From Table 15 it can be seen that Dout and Din values vary from 1.34 t- 80.00 and 2.57—59.00 nGyh−1, respectively. Other values Eout, Ein, Eout + Ein (mSv.y−1) and ELCRout* 10–3, ELCRin*10–3 are given in Table 15. It is evident from many previous studies that radioactivity is higher in soil samples taken from oil well cuttings and oil samples than non-oil samples/sites [63, 64]. IAEA set a safety standard of 10,000 Bq/kg for radionuclide activity level, beyond this limit is considered a threat to human health and environment. At the end of the Table 15, a comparison has been made for naturally occurring radionuclides between average values of Rajian Well No. 09 and world average. Overall, the effective absorbed average dose rates/values for Well No. 09 Rajian Oilfield are less than the world averages and therefore do not affect the oil field workers’ health and the environment. Moreover, use of this soil is safe for construction purposes.

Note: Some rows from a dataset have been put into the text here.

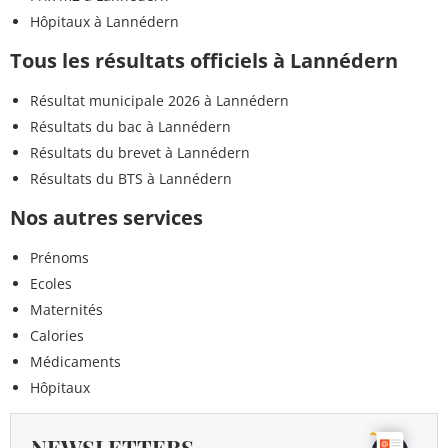
Hôpitaux à Lannédern
Tous les résultats officiels à Lannédern
Résultat municipale 2026 à Lannédern
Résultats du bac à Lannédern
Résultats du brevet à Lannédern
Résultats du BTS à Lannédern
Nos autres services
Prénoms
Ecoles
Maternités
Calories
Médicaments
Hôpitaux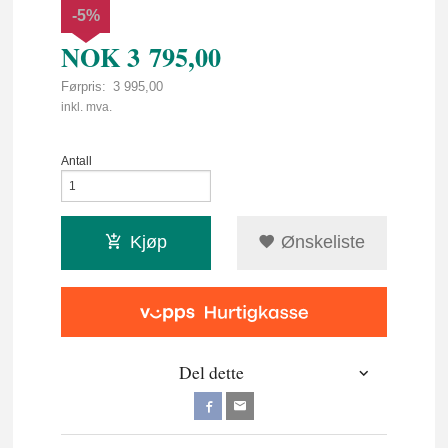
-5%
NOK
3 795,00
Førpris:
3 995,00
Rabatt
inkl. mva.
Antall
Kjøp
Ønskeliste
Del dette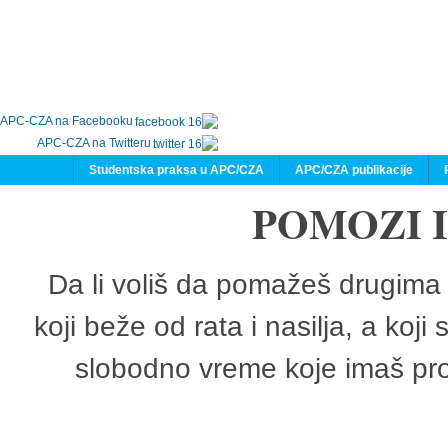
APC-CZA na Facebooku
APC-CZA na Twitteru
Studentska praksa u APC/CZA
APC/CZA publikacije
POMOZI 
Da li voliš da pomažeš drugima 
koji beže od rata i nasilja, a koji
slobodno vreme koje imaš pro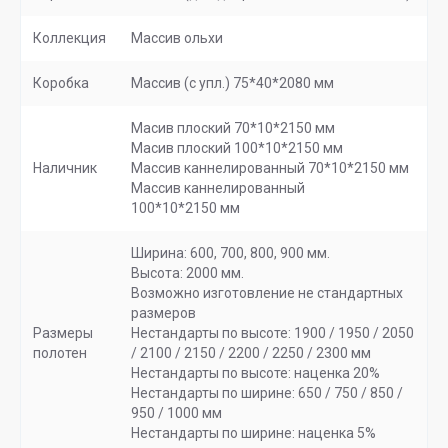
Коллекция
Массив ольхи
Коробка
Массив (с упл.) 75*40*2080 мм
Масив плоский 70*10*2150 мм
Масив плоский 100*10*2150 мм
Наличник
Массив каннелированный 70*10*2150 мм
Массив каннелированный
100*10*2150 мм
Ширина: 600, 700, 800, 900 мм.
Высота: 2000 мм.
Возможно изготовление не стандартных
размеров
Размеры
Нестандарты по высоте: 1900 / 1950 / 2050
полотен
/ 2100 / 2150 / 2200 / 2250 / 2300 мм
Нестандарты по высоте: наценка 20%
Нестандарты по ширине: 650 / 750 / 850 /
950 / 1000 мм
Нестандарты по ширине: наценка 5%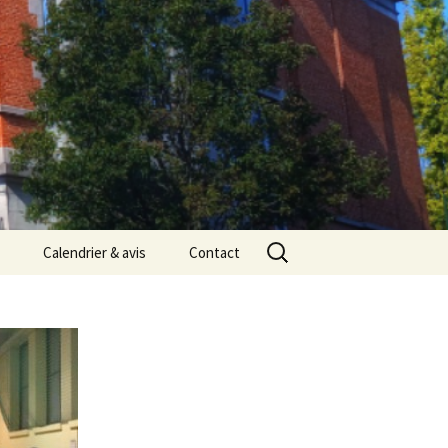
Rechercher :
Calendrier & avis
Contact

Table 15 Absorbed and effective dose rates, outdoor and indoor absorbed and effective dose rates and health hazards

Conclusion

Well cuttings and source rock extracts of Rajian Oilfields Well No. 09 in the Potohar Basin were studied using NAA. Moreover, naturally occurring radionuclides were also measured in these samples. NAA established the heavy metals, major, minor, trace and toxic elemental composition with concomitant measurement of their amounts in Rajian Oilfields samples. Maximum of 23 elements were identified. Various pollution indices like PI, IPI, Igeo indicated that the depth samples were low to highly polluted. EF values for V and Sc were very high at all depths which are expected in well cuttings. This study also provided information about variation in trace elements concentration with changing well depth. PCA results showed that upper and depth samples belong to different categories. However, there is no clear evidence to show correlation of presence of oil with elemental concentrations of source rocks.

Recommendations

NAA may be used for the analysis of the rock extracts from different Oilfields in Pakistan and relationship can be established between elements by comparing the elemental concentration of the elements of source rocks of different Oilfields.